As an example, the European Union (EU) General Data Protection Regulation (GDPR) becomes enforceable in May 2018, and with it, organizations can face significant compliance penalties. These types of data regulations can force organizations to understand their data privacy risks and take the appropriate measures to reduce the unauthorized disclosure of consumers’ private information. Data strategies must consider and deploy technologies, as well as secure processes, such as comprehensive threat detection and intrusion prevention, strict user authentication and access controls, data encryption, data immutability, and secure erase features, to build a comprehensive data secure environment.

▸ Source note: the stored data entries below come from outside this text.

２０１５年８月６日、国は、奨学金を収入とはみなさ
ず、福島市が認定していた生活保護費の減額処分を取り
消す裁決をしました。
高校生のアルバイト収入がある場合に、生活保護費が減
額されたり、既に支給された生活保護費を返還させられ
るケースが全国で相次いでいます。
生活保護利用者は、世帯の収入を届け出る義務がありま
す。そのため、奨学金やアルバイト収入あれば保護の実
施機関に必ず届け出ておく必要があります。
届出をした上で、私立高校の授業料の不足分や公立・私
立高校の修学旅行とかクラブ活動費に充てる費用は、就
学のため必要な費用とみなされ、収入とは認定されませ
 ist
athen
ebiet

On Premises, Off Premises or Hybrid?
Today’s organizations face choices and tradeoffs for where and how they deploy their applications and IT infrastructure, including the use of traditional IT, private cloud and public cloud models deployed either on- or off-premises in private data centers, co-location (colo) facilities, or distributed cloud data centers. Many organizations are choosing a hybrid approach that combines traditional IT resources with private and public cloud models.

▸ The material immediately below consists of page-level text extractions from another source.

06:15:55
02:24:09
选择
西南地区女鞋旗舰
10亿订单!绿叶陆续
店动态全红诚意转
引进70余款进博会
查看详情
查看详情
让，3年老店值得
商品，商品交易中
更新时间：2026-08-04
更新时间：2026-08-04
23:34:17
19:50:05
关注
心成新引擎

Hybrid cloud models can provide fast and flexible development and deployment options with public cloud services for contemporary applications, while retaining the security features, management control and predictable economics of private infrastructure for certain workloads, applications and use cases. It also allows organizations to flexibly choose the best IT infrastructure for each element and aspect of their application workflows.
Data strategies in a hybrid cloud model must contemplate and balance several considerations in determining the best approach for each organization, for each type of data. And, though relatively new, their complexity is increasing as organizations expand into multiple clouds while also seeking to maintain control and address security and cost concerns. Interoperability between various clouds is also a concern as a wide variety of API interfaces are orchestrated and provisioned differently.
Other factors to consider include the prohibitive costs and complex licensing associated with significant data movement between cloud environments. Western Digital has developed a hybrid cloud corporate data strategy that mitigates many of these concerns by maintaining a complete copy of our data on-premises in scalable object storage systems, reducing costs and data movement, to and from the cloud, while ensuring a secure and durable archive, and a fast, local backup/recovery solution across our global enterprise.
A comprehensive data strategy is essential in determining an organization’s capabilities, agility and preparedness in managing risks, as well as its efficiency and competitiveness in rapidly changing markets. Aligning your data strategy with the objectives of the organization is key, with focus on your unique data retention, access and cost/capacity/performance requirements – both for today’s needs as well as scaling to meet future needs.
Attention should also be given to the core functions of a data strategy -- archive, recovery, analytics and security. With a data strategy defined and implemented, organizations can confidently answer the question ‘do you know where your data is?’